Ver a violência doméstica como um assunto privado da família e, por isso, fora das prioridades nacionais é o que tem atrasado em mais de uma década a publicação de uma “Lei Maria da Penha” chinesa, avaliam especialistas.
“As pessoas evitam [abordar o assunto]. Quem toma decisões não vê a violência doméstica como prioridade”, disse a ativista Feng Yuan, integrante fundadora da Rede Anti-Violência Doméstica, nesta quinta-feira (26), em um painel de especialistas sobre o assunto.
A discussão de quinta girou em torno da proposta de lei lançada pelo governo chinês, no final do ano passado, que, se aprovada, pode se tornar a primeira lei chinesa voltada especificamente para o combate da violência doméstica. Ainda não há data certa para a votação.
Como escrevi em outro post, o texto é amplo e abarca a violência cometida contra crianças, idosos e deficientes. À semelhança da nossa lei brasileira, a proposta chinesa quer estabelecer medidas protetivas à vítima, como a imposição de uma distância mínima entre ela e o agressor.
“É uma lei contra a violência doméstica, mas não está escrito nenhuma vez que é ‘para proteger as mulheres'”, reforçou Feng Yuan.

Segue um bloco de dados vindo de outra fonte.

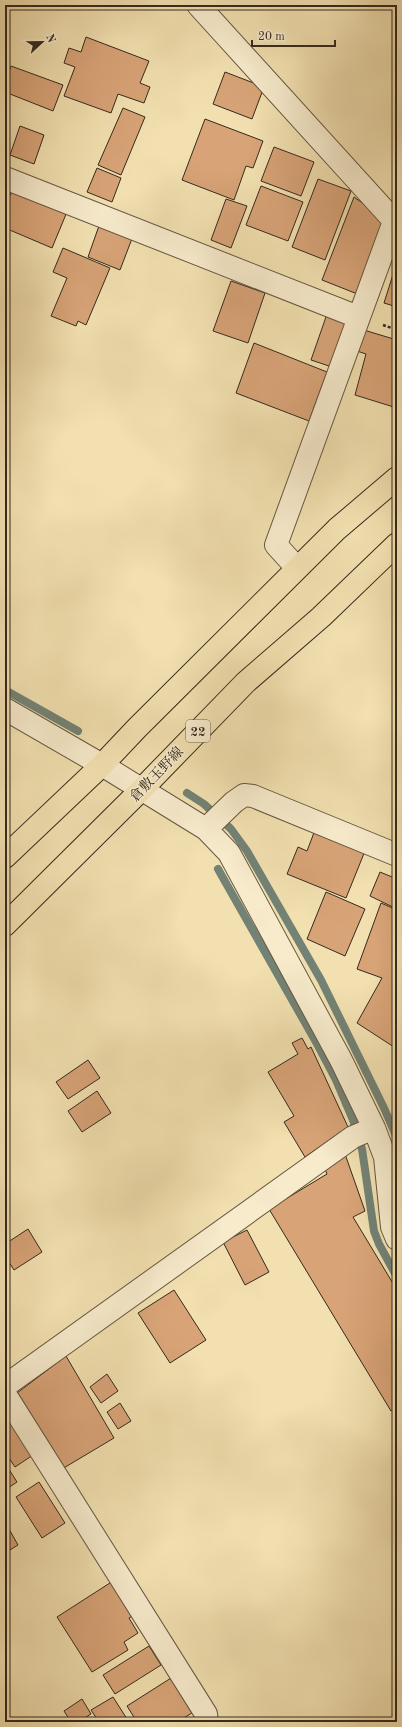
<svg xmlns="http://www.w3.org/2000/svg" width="402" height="1727" font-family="'Old Standard TT','Noto Serif JP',serif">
  <rect width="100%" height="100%" fill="#f2e0b0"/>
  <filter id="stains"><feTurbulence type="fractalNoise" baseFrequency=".005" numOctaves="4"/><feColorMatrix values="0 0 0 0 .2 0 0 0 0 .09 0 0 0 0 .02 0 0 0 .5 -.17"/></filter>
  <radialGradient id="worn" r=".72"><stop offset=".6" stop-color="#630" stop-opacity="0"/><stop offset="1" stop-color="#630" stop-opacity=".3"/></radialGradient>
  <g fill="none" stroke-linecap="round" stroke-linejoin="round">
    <path stroke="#728275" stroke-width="8" d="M 5,690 L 78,731
      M 187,793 L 204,804 L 231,829 L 247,851 L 321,980 L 384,1108 L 397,1138
      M 218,869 L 316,1042 L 336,1080 L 353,1120 L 362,1149 L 374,1231 L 379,1244 L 397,1277"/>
  </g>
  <path fill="#d7a377" stroke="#352a1d" d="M 86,37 L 149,61 L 140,83 L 150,87 L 144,103 L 118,94 L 111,113 L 64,96 L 75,67 L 64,63 L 69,48 L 81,52 Z
    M 11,66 L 63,85 L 53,111 L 5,92 L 5,82 Z
    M 225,72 L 264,87 L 252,119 L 213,104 Z
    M 123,108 L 145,117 L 121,175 L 98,165 Z
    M 205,119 L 263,141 L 253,168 L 246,166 L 234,200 L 182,180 Z
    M 20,126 L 44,135 L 34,164 L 10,155 Z
    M 274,147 L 314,162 L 301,196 L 261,181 Z
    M 97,168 L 121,178 L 112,202 L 87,192 Z
    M 318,179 L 351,191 L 325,260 L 292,247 Z
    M 15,184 L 69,207 L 52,248 L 5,228 L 5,207 Z
    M 261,186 L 303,202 L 288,241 L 246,225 Z
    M 354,197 L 385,219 L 360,295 L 322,280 Z
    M 226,199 L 247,206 L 231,248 L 211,240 Z
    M 100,223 L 133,236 L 120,270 L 88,257 Z
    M 63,248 L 110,268 L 86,325 L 78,321 L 76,326 L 51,316 L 67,278 L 53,272 Z
    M 395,268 L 397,269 L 397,307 L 384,303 Z
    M 231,281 L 265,293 L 248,343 L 213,331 Z
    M 327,314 L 348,321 L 332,367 L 311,360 Z
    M 357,328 L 397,340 L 397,408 L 355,395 L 366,354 L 351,349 Z
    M 254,343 L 327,372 L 309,421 L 236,393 Z
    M 315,830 L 365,851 L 346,898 L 287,874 L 298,847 L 307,851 Z
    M 380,872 L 397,879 L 397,909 L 370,896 Z
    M 326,892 L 365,909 L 345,956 L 307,939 Z
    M 381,903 L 397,910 L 397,1049 L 357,1023 L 382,978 L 357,969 Z
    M 302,1038 L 308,1049 L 311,1047 L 348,1127 L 305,1157 L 284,1122 L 294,1116 L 268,1072 L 298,1054 L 292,1043 Z
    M 88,1060 L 100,1078 L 68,1099 L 56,1082 Z
    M 97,1091 L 111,1113 L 82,1132 L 68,1111 Z
    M 345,1154 L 365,1211 L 353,1217 L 397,1290 L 397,1407 L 391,1411 L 269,1209 L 327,1174 L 323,1165 Z
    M 28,1229 L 42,1252 L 14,1270 L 5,1256 L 5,1244 Z
    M 247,1230 L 269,1272 L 245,1285 L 223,1242 Z
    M 174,1290 L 206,1340 L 170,1363 L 138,1313 Z
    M 66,1356 L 114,1438 L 62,1469 L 17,1393 Z
    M 107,1374 L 118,1391 L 101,1403 L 90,1387 Z
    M 120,1403 L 131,1421 L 118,1429 L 107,1412 Z
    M 5,1411 L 33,1455 L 15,1467 L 5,1452 Z
    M 5,1463 L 17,1482 L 5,1490 Z
    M 39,1482 L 65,1523 L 42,1538 L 16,1497 Z
    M 5,1522 L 18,1545 L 5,1553 Z
    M 113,1581 L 134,1615 L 129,1618 L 138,1633 L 124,1642 L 128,1650 L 92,1672 L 57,1617 Z
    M 149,1646 L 161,1665 L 115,1694 L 103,1675 Z
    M 171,1678 L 192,1713 L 177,1722 L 137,1722 L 127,1706 Z
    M 113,1697 L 129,1722 L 99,1722 L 91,1710 Z
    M 82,1699 L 91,1714 L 78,1722 L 71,1722 L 64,1711 Z"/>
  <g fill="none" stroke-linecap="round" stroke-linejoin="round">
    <g stroke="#645842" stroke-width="24">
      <path id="street" d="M 198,5 L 397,224
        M 5,178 L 358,317
        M 297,568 L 276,545 L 397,213
        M 5,709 L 102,765 L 206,829 L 229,853 L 341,1060 L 374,1128 L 385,1157 L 392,1227 L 397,1239
        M 206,829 L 234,802 L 244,795 L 253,796 L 397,855
        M 5,1386 L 353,1137 L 374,1128
        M 5,1394 L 206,1714 L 207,1722"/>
    </g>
    <g stroke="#352a1d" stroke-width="24">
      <path id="primary" d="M 5,857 L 102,765 L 137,728 L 337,529 L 397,478
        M 5,925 L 142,789 L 246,682 L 321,617 L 397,544"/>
    </g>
    <path stroke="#352a1d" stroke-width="2.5" stroke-dasharray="3 2" stroke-linecap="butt" d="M 383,325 L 397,330"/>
    <use href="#street" stroke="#f7ebcc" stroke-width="22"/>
    <use href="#primary" stroke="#f2e0b0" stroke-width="22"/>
  </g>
  <g text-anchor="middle" stroke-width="3" stroke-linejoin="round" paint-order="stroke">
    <rect fill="#f7ebcc" stroke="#6f6452" stroke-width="1" x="186" y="720" width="24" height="22" rx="3"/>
    <g font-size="13" font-weight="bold" fill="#352a1d">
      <text x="198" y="736">22</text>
    </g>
    <g font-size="14" fill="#352a1d" stroke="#f7ebcc">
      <text transform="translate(156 774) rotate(-46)" y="5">倉敷玉野線</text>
    </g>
  </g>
  <rect width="402" height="1727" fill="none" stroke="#f2e0b0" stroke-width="20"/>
  <rect x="6" y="6" width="390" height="1715" fill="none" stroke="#352a1d" stroke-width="2"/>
  <rect x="10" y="10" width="382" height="1707" fill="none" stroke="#352a1d"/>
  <g transform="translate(42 42) rotate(68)" stroke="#f7ebcc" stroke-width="3" paint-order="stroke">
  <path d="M0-3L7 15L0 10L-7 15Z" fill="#352a1d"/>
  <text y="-6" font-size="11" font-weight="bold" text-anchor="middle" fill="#352a1d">N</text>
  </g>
  <path d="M252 40v6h83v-6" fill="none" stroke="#352a1d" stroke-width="2"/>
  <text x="258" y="40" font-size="12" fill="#352a1d" stroke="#f7ebcc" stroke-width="3" paint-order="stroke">20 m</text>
  <rect width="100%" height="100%" filter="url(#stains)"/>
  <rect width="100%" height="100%" fill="url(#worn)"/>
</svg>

Cai Yiping, outra ativista da área que participou do painel feito em Pequim, classificou a proposta do governo como “uma fruta ainda não madura”. “É azedo. Você fica empolgada [ao ver a fruta], mas quando prova parece que algo não está certo.”
Uma das principais preocupações das ativistas é a praticidade da futura lei, como a definição de mecanismos de coordenação entre diferentes autoridades e regras claras a serem aplicadas.
“Qual é o objetivo da lei? Proteger a ‘harmonia da família’ ou proteger o indivíduo que integra uma família?”, provocou Cai Yiping.
De forma geral, especialistas da área comemoram a divulgação da proposta de lei pelo governo chinês. Mas, além das questões sobre a aplicabilidade da regra, há outras críticas já feitas ao texto, como a definição restrita de família (não abarca pessoas não casadas ou casais do mesmo sexo) e a falta de menção à violência sexual.
Em um outro post, fiz uma entrevista com Julie Broussard, chefe da ONU Mulheres na China, em que ela aprofunda os poréns ao texto.
No painel desta quinta, Broussard comparou a prática da violência doméstica –que alguns estudos estimam ter prevalência de 25% na China, como em outros países– a doenças que mobilizam o mundo.
“Se 25% da população tivesse Ebola ou SARS, as pessoas estariam indignadas.”
Um dado curioso sobre a China é que estudos já feitos por aqui não apontaram influência do consumo de álcool na prática da violência doméstica. Segundo Broussard, aparentemente aspectos econômicos têm peso maior nesse ato por aqui.